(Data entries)
______________________________

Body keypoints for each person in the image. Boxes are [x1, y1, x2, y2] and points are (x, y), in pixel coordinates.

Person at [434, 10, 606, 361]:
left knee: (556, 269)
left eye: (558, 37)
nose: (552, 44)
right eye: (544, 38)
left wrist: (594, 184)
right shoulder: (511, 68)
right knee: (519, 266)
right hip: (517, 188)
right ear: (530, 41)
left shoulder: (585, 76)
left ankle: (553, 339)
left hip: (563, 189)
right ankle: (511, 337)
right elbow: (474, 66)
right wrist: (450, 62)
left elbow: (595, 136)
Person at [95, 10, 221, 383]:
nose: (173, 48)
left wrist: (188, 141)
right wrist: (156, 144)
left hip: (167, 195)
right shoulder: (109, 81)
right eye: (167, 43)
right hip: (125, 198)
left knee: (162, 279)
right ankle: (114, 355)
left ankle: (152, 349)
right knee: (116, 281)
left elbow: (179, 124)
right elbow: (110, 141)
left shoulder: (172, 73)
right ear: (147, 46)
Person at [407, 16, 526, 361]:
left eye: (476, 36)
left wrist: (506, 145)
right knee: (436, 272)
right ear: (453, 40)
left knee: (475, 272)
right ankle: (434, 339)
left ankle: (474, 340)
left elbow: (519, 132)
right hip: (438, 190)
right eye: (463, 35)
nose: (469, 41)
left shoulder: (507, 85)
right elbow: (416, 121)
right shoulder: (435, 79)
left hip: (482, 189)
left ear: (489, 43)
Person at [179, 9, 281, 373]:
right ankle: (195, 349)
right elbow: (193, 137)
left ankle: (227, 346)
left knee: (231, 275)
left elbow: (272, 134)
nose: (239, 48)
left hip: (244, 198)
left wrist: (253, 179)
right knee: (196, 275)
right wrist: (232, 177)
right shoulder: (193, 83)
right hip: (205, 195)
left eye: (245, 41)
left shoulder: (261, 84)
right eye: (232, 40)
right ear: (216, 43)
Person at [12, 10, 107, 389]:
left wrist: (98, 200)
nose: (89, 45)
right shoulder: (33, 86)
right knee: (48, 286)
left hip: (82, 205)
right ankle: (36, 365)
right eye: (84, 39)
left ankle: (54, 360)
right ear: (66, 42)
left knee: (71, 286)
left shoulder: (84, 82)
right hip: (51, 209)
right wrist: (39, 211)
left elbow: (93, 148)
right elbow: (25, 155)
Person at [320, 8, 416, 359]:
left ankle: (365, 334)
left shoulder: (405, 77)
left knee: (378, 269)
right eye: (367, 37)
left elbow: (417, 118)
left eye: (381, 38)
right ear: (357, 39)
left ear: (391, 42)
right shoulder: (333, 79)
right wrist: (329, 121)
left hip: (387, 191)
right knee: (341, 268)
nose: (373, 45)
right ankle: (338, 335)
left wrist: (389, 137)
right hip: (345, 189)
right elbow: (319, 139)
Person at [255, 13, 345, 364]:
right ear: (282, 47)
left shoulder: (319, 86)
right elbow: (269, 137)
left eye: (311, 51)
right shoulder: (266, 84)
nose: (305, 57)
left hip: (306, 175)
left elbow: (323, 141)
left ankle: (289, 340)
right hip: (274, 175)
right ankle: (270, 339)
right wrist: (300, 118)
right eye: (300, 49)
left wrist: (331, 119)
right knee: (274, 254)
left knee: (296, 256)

______________________________

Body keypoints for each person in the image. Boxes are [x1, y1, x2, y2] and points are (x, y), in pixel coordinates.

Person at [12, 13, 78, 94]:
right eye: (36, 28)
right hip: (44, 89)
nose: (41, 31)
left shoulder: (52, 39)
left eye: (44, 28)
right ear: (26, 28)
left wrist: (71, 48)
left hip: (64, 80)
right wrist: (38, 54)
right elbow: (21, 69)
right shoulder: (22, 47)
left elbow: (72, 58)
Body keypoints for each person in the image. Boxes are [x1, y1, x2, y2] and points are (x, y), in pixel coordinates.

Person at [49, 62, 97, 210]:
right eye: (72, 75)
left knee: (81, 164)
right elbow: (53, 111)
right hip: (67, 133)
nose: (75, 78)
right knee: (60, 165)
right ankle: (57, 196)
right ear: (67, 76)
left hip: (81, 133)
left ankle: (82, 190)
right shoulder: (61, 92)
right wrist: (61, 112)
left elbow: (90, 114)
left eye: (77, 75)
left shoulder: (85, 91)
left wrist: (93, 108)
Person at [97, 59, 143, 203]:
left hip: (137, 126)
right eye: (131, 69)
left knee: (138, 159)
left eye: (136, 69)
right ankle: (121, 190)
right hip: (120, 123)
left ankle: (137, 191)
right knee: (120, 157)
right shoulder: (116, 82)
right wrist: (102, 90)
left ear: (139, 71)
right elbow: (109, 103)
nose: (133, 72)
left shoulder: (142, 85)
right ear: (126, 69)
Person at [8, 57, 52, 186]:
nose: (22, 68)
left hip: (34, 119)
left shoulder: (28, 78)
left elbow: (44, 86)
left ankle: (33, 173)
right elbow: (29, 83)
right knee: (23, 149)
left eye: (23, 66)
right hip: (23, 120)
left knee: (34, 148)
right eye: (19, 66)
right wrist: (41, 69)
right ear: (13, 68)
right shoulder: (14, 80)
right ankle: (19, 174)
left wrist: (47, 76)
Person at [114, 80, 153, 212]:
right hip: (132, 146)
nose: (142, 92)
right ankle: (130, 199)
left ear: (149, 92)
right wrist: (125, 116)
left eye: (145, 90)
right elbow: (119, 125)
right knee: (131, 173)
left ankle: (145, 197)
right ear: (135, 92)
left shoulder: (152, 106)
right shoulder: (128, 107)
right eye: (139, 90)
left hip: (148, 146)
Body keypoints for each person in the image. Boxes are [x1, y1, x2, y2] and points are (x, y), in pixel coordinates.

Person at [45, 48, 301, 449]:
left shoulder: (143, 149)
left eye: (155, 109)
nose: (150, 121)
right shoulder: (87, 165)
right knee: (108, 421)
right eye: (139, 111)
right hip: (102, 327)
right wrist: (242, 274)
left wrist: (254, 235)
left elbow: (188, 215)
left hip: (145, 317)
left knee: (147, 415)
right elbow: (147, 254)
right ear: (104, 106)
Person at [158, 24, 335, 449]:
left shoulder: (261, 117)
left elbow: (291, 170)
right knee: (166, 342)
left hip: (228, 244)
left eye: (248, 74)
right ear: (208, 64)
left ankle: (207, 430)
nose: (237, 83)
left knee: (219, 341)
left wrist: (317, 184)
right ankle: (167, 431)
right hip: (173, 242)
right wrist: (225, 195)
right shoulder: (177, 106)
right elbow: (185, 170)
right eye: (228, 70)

______________________________

◆ TASK GOAL: Once you reach the line with "left shoulder: (172, 73)" in the data above, copy it and every line after it exactly, up to and including the line with "right wrist: (232, 177)".

◆ SOLUTION BELOW:
left shoulder: (172, 73)
right ear: (147, 46)
Person at [407, 16, 526, 361]:
left eye: (476, 36)
left wrist: (506, 145)
right knee: (436, 272)
right ear: (453, 40)
left knee: (475, 272)
right ankle: (434, 339)
left ankle: (474, 340)
left elbow: (519, 132)
right hip: (438, 190)
right eye: (463, 35)
nose: (469, 41)
left shoulder: (507, 85)
right elbow: (416, 121)
right shoulder: (435, 79)
left hip: (482, 189)
left ear: (489, 43)
Person at [179, 9, 281, 373]:
right ankle: (195, 349)
right elbow: (193, 137)
left ankle: (227, 346)
left knee: (231, 275)
left elbow: (272, 134)
nose: (239, 48)
left hip: (244, 198)
left wrist: (253, 179)
right knee: (196, 275)
right wrist: (232, 177)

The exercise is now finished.